When triggers are used to produce multiple panes for a single window over time(because the existence of late data, we find ourselves confronted with the last question: “How do refinements of results relate?”
Discarding: Every time a pane is materialized, any stored state is discarded.
Accumulating: Every time a pane is materialized, any stored state is retained, and future inputs are accumulated into the existing state.
Accumulating & retracting: Like accumulating mode, but when producing a new pane, also produces independent retractions for the previous pane(s).
That’s it for the concepts! In the remaining sections, I will provide some case studies related to the topics above and the first example we will be looking at is Apache Flink.

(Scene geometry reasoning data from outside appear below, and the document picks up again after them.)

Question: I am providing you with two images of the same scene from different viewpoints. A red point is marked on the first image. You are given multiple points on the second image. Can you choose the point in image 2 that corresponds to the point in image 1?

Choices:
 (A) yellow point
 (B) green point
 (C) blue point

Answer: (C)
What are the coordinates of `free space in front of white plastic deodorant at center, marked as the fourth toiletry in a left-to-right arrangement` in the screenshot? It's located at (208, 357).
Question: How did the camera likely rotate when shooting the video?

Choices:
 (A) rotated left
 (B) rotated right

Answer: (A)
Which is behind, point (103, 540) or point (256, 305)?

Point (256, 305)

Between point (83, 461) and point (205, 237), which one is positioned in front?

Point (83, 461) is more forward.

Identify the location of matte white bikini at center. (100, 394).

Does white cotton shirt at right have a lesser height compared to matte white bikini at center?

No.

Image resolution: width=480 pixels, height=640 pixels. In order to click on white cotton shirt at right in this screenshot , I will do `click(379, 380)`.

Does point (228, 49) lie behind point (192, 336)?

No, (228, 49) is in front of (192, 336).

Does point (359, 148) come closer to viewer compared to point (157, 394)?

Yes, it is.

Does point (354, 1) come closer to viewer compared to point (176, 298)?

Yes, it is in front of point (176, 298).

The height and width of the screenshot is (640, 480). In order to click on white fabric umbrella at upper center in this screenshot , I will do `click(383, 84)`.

Like I mentioned, Flink folks built a system that’s all-streaming-all-the-time under the covers, even in “batch” mode. Essentially, Flink implements many techniques from the Dataflow Model. Here, I will focus on late elements in Flink.
The mechanism in Flink to measure progress in event time is watermarks. Watermarks flow as part of the data stream and carry a timestamp t. A Watermark(t) declares that event time has reached time t in that stream, meaning that there should be no more elements from the stream with a timestamp t’ <= t (i.e. events with timestamps older or equal to the watermark).

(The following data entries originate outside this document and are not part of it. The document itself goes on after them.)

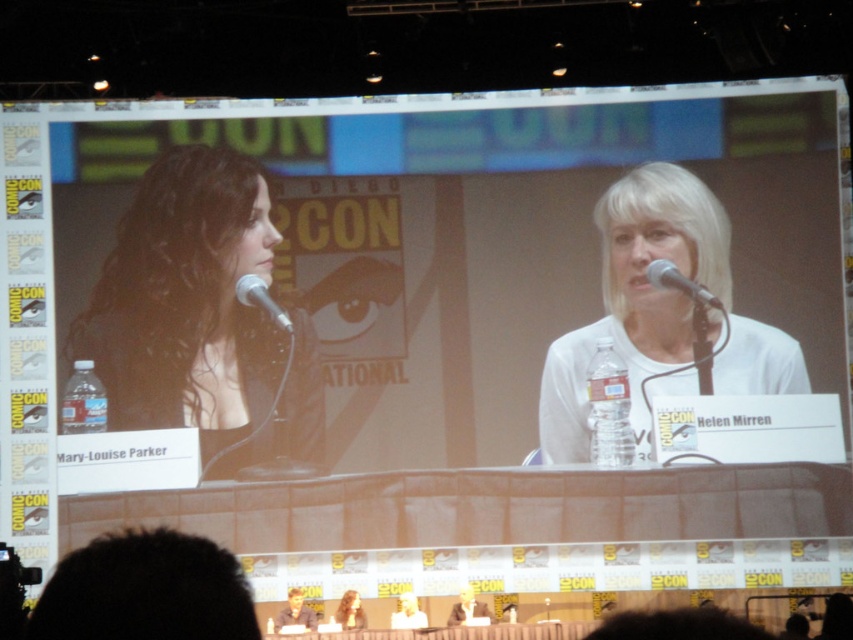
Question: Does metallic silver microphone at left appear over smooth brown leather jacket at lower center?

Choices:
 (A) no
 (B) yes

Answer: (B)

Question: Is black matte hair at left bigger than blonde hair at upper center?

Choices:
 (A) yes
 (B) no

Answer: (A)

Question: Which point is farther to the camera?

Choices:
 (A) metallic silver microphone at left
 (B) smooth white shirt at center
 (C) blonde hair at upper center
 (D) white matte shirt at center

Answer: (A)

Question: Estimate the real-world distances between objects in this image. Which object is closer to the matte black microphone at upper center?

Choices:
 (A) smooth brown leather jacket at lower center
 (B) blonde hair at upper center
 (C) white matte shirt at center
 (D) black matte hair at left

Answer: (C)

Question: Which of the following is the closest to the observer?

Choices:
 (A) smooth brown leather jacket at lower center
 (B) black matte hair at left
 (C) smooth white shirt at lower center

Answer: (C)

Question: Can you confirm if white matte shirt at center is positioned to the right of smooth brown leather jacket at lower center?

Choices:
 (A) no
 (B) yes

Answer: (B)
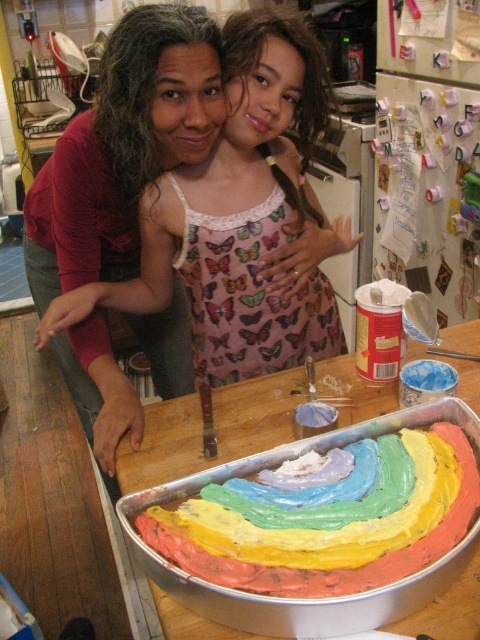
You are a chef who needs to place a cake mold on the baking pan. The mold requires a flat surface free of any decorations. Based on the coordinates provided, is the point at location (135, 179) suitable for placing the mold?

The point at (135, 179) is on butterfly patterned fabric at center, so it is not suitable for placing the mold as it is not on the baking pan.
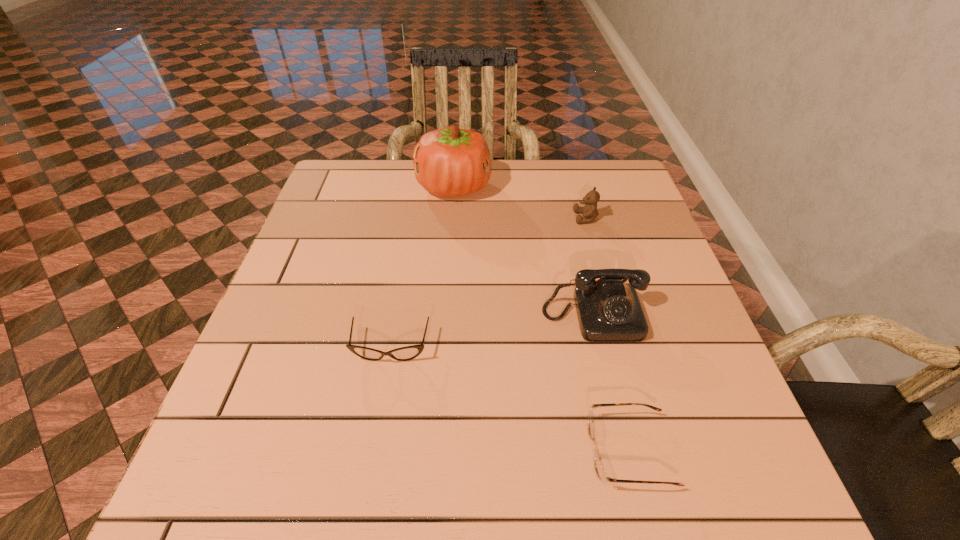
In order to click on vacant space located 0.200m on the dial of the second tallest object in this screenshot , I will do `click(623, 440)`.

Identify the location of vacant space located 0.380m on the front-facing side of the fourth nearest object. This screenshot has width=960, height=540. (429, 218).

Locate an element on the screen. The width and height of the screenshot is (960, 540). vacant space located 0.060m on the front-facing side of the fourth nearest object is located at coordinates (551, 218).

Image resolution: width=960 pixels, height=540 pixels. In order to click on free spot located on the front-facing side of the fourth nearest object in this screenshot , I will do `click(491, 218)`.

Find the location of a particular element. Image resolution: width=960 pixels, height=540 pixels. free space located 0.080m on the front-facing side of the left spectacles is located at coordinates (381, 403).

Locate an element on the screen. free space located on the front-facing side of the right spectacles is located at coordinates (418, 451).

This screenshot has width=960, height=540. I want to click on free location located 0.050m on the front-facing side of the right spectacles, so click(x=559, y=451).

This screenshot has width=960, height=540. Identify the location of free spot located 0.090m on the front-facing side of the right spectacles. (534, 451).

At what (x,y) coordinates should I click in order to perform the action: click on object that is at the far edge. Please return your answer as a coordinate pair (x, y). Image resolution: width=960 pixels, height=540 pixels. Looking at the image, I should click on (448, 162).

At what (x,y) coordinates should I click in order to perform the action: click on object that is at the near edge. Please return your answer as a coordinate pair (x, y). Looking at the image, I should click on (599, 468).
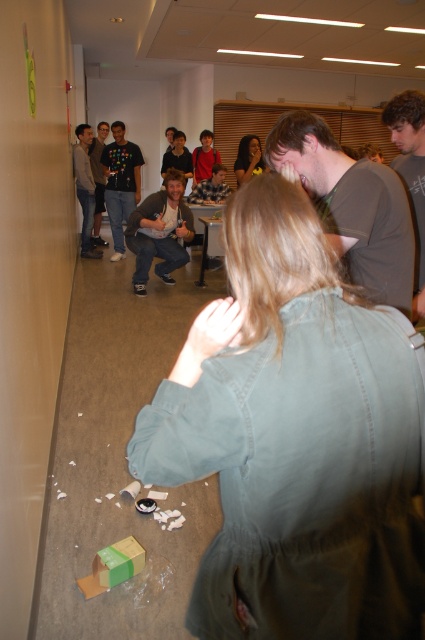
Looking at this image, you are standing in the hallway and want to move towards the point that is closer to you. Which point should you move towards, point (404, 291) or point (255, 168)?

You should move towards point (404, 291) because it is closer to the viewer than point (255, 168).

You are standing at the entrance of the hallway and notice a dark gray shirt at center and a matte black hair at center. If you want to approach both, which one should you move towards first to reach them in the shortest path?

Both the dark gray shirt at center and the matte black hair at center are 4.81 meters away from your current position, so you can choose either one to approach first as the distance is the same.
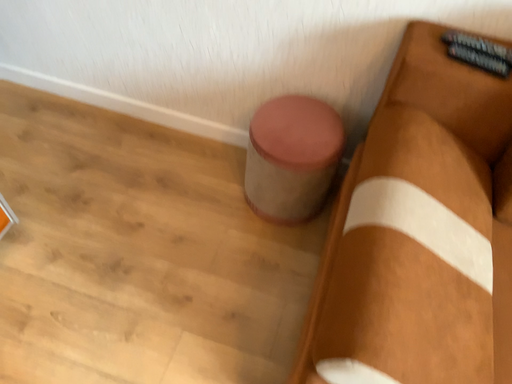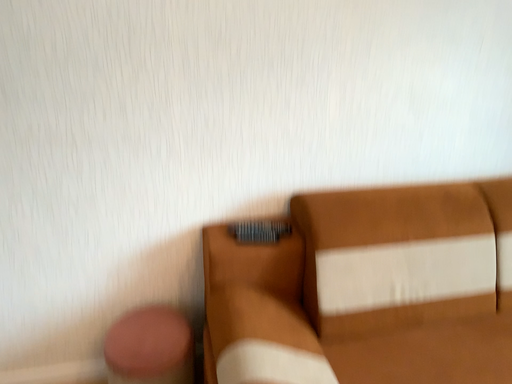
Question: Which way did the camera rotate in the video?

Choices:
 (A) rotated left
 (B) rotated right

Answer: (B)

Watermarks are crucial for out-of-order streams, as illustrated below, where the events are not ordered by their timestamps. In general a watermark is a declaration that by that point in the stream, all events up to a certain timestamp should have arrived. Once a watermark reaches an operator, the operator can advance its internal event time clock to the value of the watermark.
To reiterate, it is possible that certain elements will violate the watermark condition, meaning that even after the Watermark(t) has occurred, more elements with timestamp t’ <= t will occur. Late elements are elements that arrive after the system’s event time clock (as signaled by the watermarks) has already passed the time of the late element’s timestamp.
By default, late elements are dropped when the watermark is past the end of the window. However, Flink allows to specify a maximum allowed lateness for window operators. Allowed lateness specifies by how much time elements can be late before they are dropped, and its default value is 0. Elements that arrive after the watermark has passed the end of the window but before it passes the end of the window plus the allowed lateness, are still added to the window. Depending on the trigger used, a late but not dropped element may cause the window to fire again.
In order to make this work, Flink keeps the state of windows until their allowed lateness expires. Once this happens, Flink removes the window and deletes its state. (Worded differently, a window is created as soon as the first element that should belong to this window arrives, and the window is completely removed when the time (event or processing time) passes its end timestamp plus the user-specified allowed lateness
).
I liked the paper overall. The graphs in the paper(especially figure 2) are straightforward and informative. However, I not fully convinced about the argument that streaming is a strict superset of batch computation. When all the data has been collected before it needs to be processed and latency is not the top priority, batch computation systems provide better throughput and fault-tolerance/adaptivity(Please refer to Drizzle paper about the detailed comparison).
One thing I don't like about the paper or the blog post is that there is no evaluation/performance test at all, but I guess they might be adequately discussed in FlumeJava or MillWheel since I haven't read them yet.